Ile kosztuje wychowanie dziecka? Rzadko zadajemy sobie to pytanie, ale rodzice wiedzą, że są to bardzo duże kwoty. W skali całego okresu wychowawczego wydajemy na dzieci kilkaset tysięcy złotych. Jeśli w przyszłości chcemy pomóc dzieciom w studiowaniu lub kupieniu pierwszego mieszkania, to wydatki jeszcze drastycznie wzrastają. Jedyny sposób na oszczędności to planowanie wszystkiego z dużym wyprzedzeniem.
Pomysł dobry, jednak co innego odłożyć coś z "doskoku" w przypływie gotówki, a co innego zobowiązać sie do stałego odkładania co miesiąc. Są miesiące tłuste i chude.
Odkładacie coś dla dzieci? Zastanawiam się też nad mamami niepracującymi zawodowo - czy zabezpieczacie się jakoś na emeryturę, opłacacie jakieś składki, fundusze?
Co w przypadku gdy mąż wcześniej stąd odejdzie?
Nawiązując do pytań @strusia to staramy się w miarę możliwości inwestować w dzieci (dodatkowy angielski, flet, pianino ...) dalej już będą musiały sobie same radzić. Wszystkim domów nie wybudujemy. Oboje pracujemy i jak dożyjemy to jakieś tam emeryturki z zusu powinny być.
[cite] Maciek:[/cite]Jeśli w przyszłości chcemy pomóc dzieciom w studiowaniu lub kupieniu pierwszego mieszkania, to wydatki jeszcze drastycznie wzrastają. Jedyny sposób na oszczędności to planowanie wszystkiego z dużym wyprzedzeniem.</i>
Taaa.. piszą, żeby:
200zł /mc /dziecko - przyszłe stypendium
200zł /mc /dziecko - przyszłe mieszkanie
200zł /mc /dziecko - przyszła emerytura
to u mnie robi się kwota 3 tys. / mc !!!!!!!!!!!!!!!!!
To ja już wolę "Bóg dał dzieci - to da i na dzieci" - Jeżeli ktoś nie wierzy - niech zaufa.

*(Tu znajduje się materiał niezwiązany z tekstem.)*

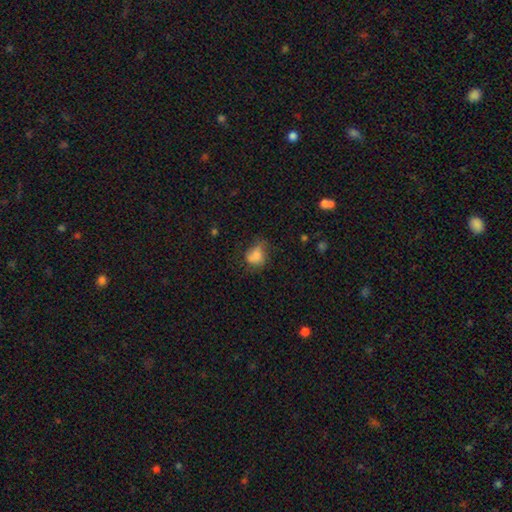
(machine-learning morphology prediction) smooth_or_featured: smooth (p=0.73) [alt: featured or disk p=0.16]
how_rounded: in between (p=0.57) [alt: round p=0.42]
merging: none (p=0.42) [alt: minor disturbance p=0.33]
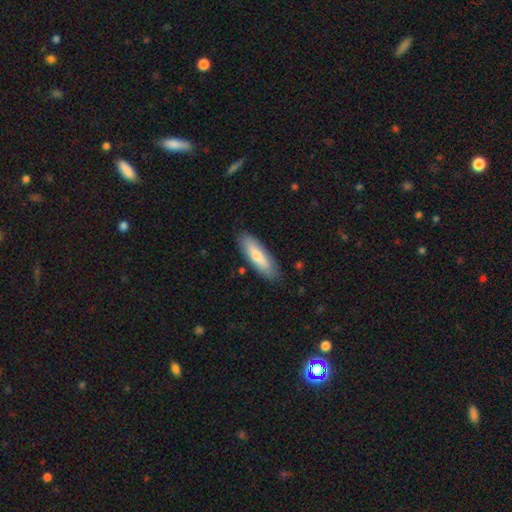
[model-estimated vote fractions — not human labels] A smooth galaxy with no disk features (68%) that is cigar-shaped (60%). Merging: none (86%).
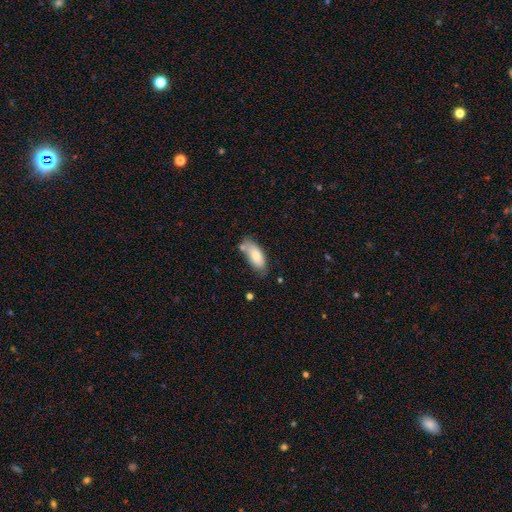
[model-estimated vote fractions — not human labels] A smooth galaxy with no disk features (76%) that is in between round and cigar-shaped (85%). Merging: none (60%).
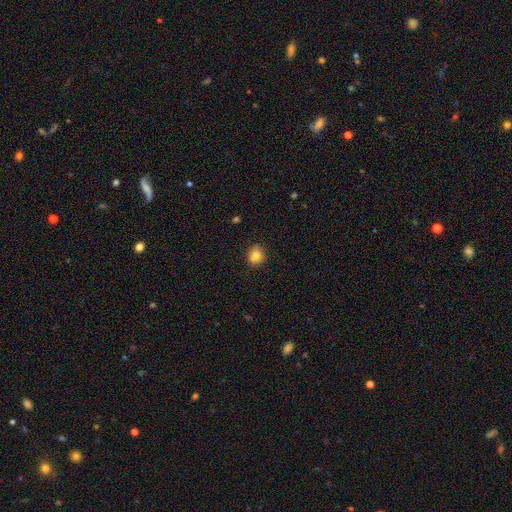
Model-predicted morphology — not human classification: Smooth or featured?
  - smooth: 81% *
  - star or artifact: 10%
  - featured or disk: 9%
How rounded?
  - round: 77% *
  - in between: 22%
  - cigar-shaped: 1%
Merging?
  - none: 81% *
  - minor disturbance: 15%
  - major disturbance: 3%
  - merger: 1%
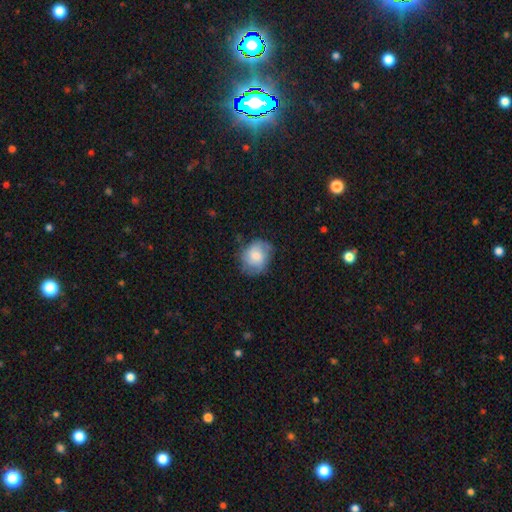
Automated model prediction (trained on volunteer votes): Smooth or featured? smooth (64%)
How rounded? round (65%)
Merging? none (64%)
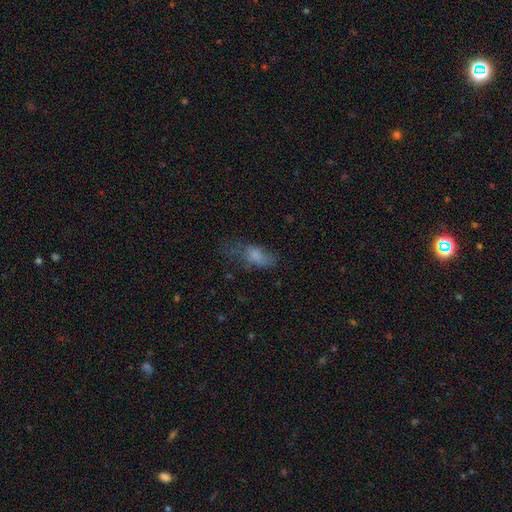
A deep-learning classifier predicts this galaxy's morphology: A smooth galaxy with no disk features (67%) that is in between round and cigar-shaped (80%). Merging: none (38%).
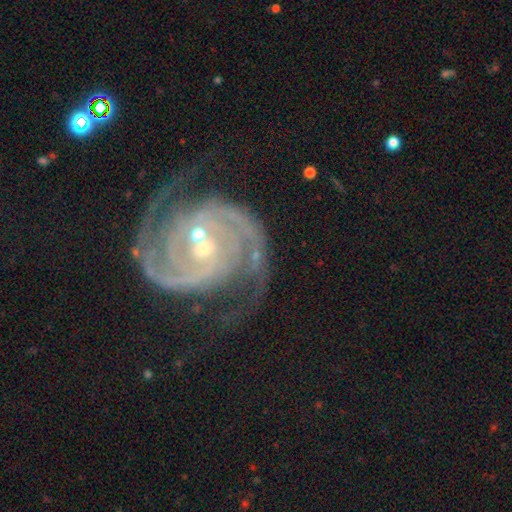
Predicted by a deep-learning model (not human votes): smooth-or-featured: featured or disk: 91% | star or artifact: 6% | smooth: 4%
  disk-edge-on: no: 98% | yes: 2%
    bar: no: 61% | weak: 27% | strong: 12%
    has-spiral-arms: yes: 98% | no: 2%
      spiral-winding: tight: 54% | medium: 37% | loose: 8%
      spiral-arm-count: 2: 66% | 3: 13% | can't tell: 7% | 4: 5% | more than 4: 4% | 1: 4%
    bulge-size: small: 62% | moderate: 33% | large: 2% | none: 2% | dominant: 1%
  merging: none: 60% | minor disturbance: 18% | merger: 12% | major disturbance: 11%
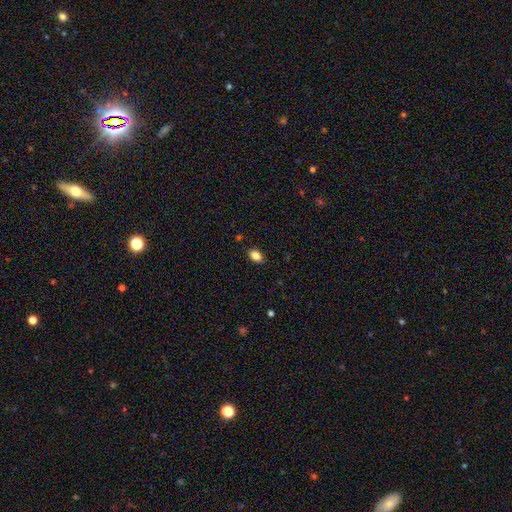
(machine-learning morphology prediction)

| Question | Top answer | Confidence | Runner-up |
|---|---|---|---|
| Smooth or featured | smooth | 86% | star or artifact (9%) |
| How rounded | in between | 86% | round (12%) |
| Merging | none | 88% | minor disturbance (9%) |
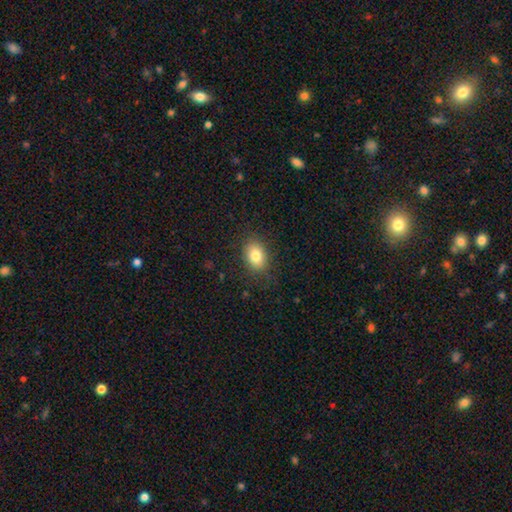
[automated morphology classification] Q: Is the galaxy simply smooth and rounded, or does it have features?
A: smooth — 82%.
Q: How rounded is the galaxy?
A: in between — 78%.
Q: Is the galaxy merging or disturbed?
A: none — 85%.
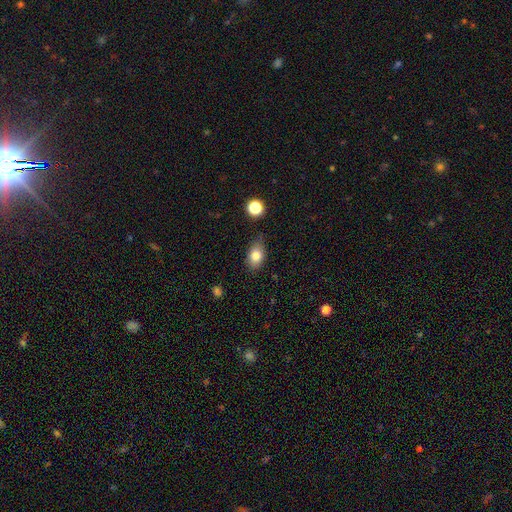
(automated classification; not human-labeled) Smooth or featured?
  - smooth: 81% *
  - featured or disk: 10%
  - star or artifact: 9%
How rounded?
  - in between: 81% *
  - round: 17%
  - cigar-shaped: 2%
Merging?
  - none: 74% *
  - minor disturbance: 19%
  - major disturbance: 4%
  - merger: 2%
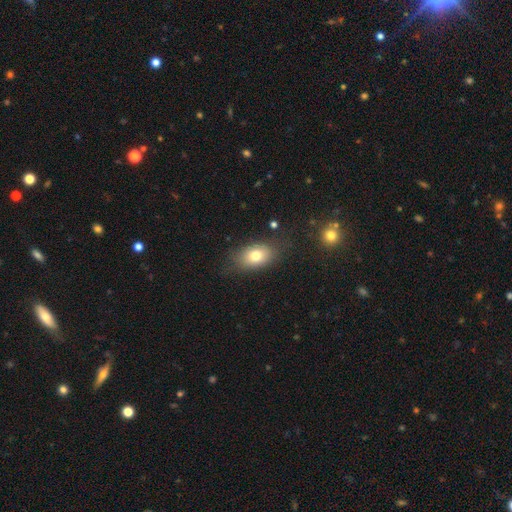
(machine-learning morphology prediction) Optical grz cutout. It shows a smooth galaxy with no disk features (75%) that is in between round and cigar-shaped (82%). Merging: none (75%).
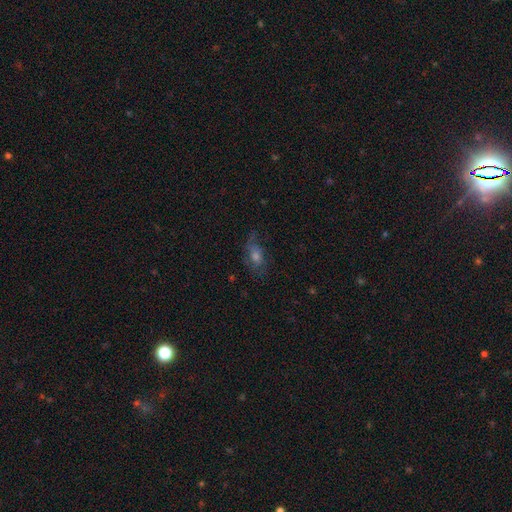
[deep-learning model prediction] Smooth or featured? Predicted: smooth (p=0.43). Merging? Predicted: none (p=0.59).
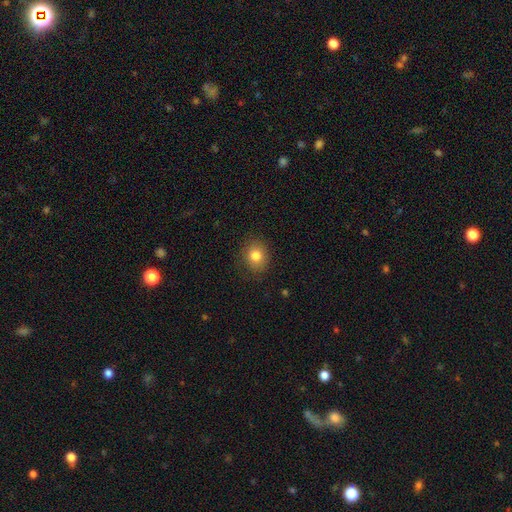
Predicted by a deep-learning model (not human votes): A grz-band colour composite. It shows a smooth galaxy with no disk features (81%) that is round (70%). Merging: none (86%).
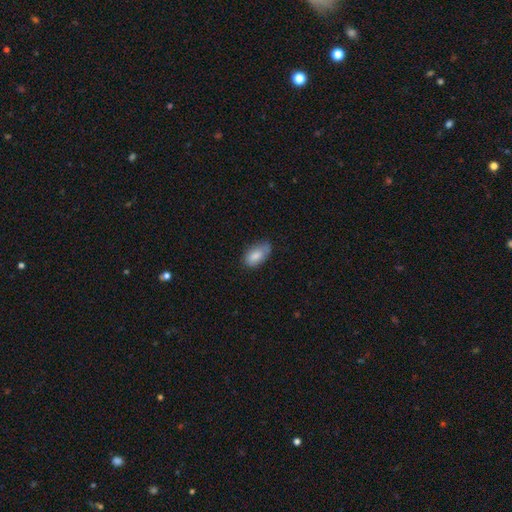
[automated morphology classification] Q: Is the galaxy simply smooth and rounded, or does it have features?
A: smooth — 83%.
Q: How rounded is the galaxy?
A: in between — 93%.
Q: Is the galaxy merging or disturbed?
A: none — 61%.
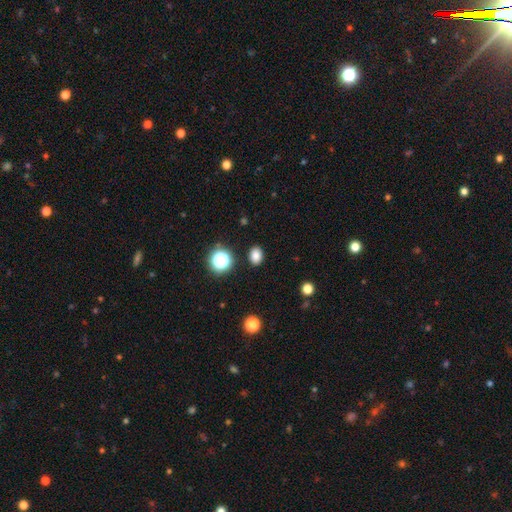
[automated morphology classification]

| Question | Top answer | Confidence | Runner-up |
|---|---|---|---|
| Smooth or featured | smooth | 82% | star or artifact (13%) |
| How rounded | in between | 62% | round (37%) |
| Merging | none | 89% | minor disturbance (7%) |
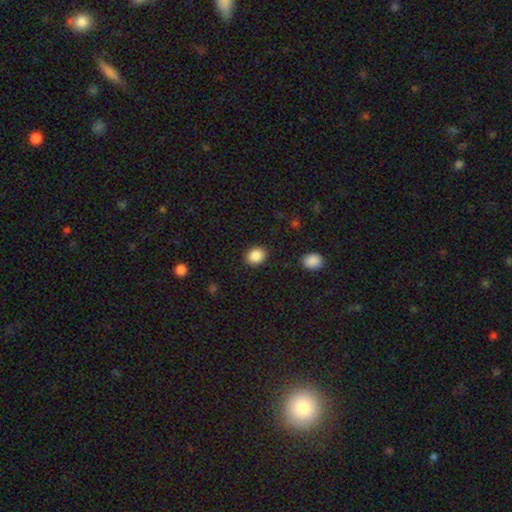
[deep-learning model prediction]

Nie wybiegamy aż tak daleko w przyszłość i jak czas pokazuje Pan Bóg opiekuje się naszą rodzinką każdego dnia. Nie pracuję zawodowo i jedyne co mamy, to trzeci filar. Czy będzie z czego żyć na starość?- czas pokaże. Czy Pan weźmie Piotra do siebie przedwcześnie? Nie wiemy i nie widzimy sensu aby zakładać czarne scenariusze. Jeśli życie oddaje się Chrystusowi i obiera się go jako Pana i Zbawiciela- żyje się ufnością w Jego opiekę i Opatrzność.
K
A ja tam uważam, że minimalne zabezpieczenie dzieci na przyszłość to nic złego, ba wręcz uważam rodziców odkłądających jakiś niewielki procent swoich miesięcznych dochodów za odpowiedzialnych!
Ja nie bardzo się do nich zaliczam, ale nie wynika to z jakiegoś szczególnego Zaufania, ale mojego troszkę nieodpowiedzialnego charakteru...
[cite] Anka:[/cite]A ja tam uważam, że minimalne zabezpieczenie dzieci na przyszłość to nic złego, ba wręcz uważam rodziców odkłądających jakiś niewielki procent swoich miesięcznych dochodów za odpowiedzialnych!
Ja nie bardzo się do nich zaliczam, ale nie wynika to z jakiegoś szczególnego Zaufania, ale mojego troszkę nieodpowiedzialnego charakteru...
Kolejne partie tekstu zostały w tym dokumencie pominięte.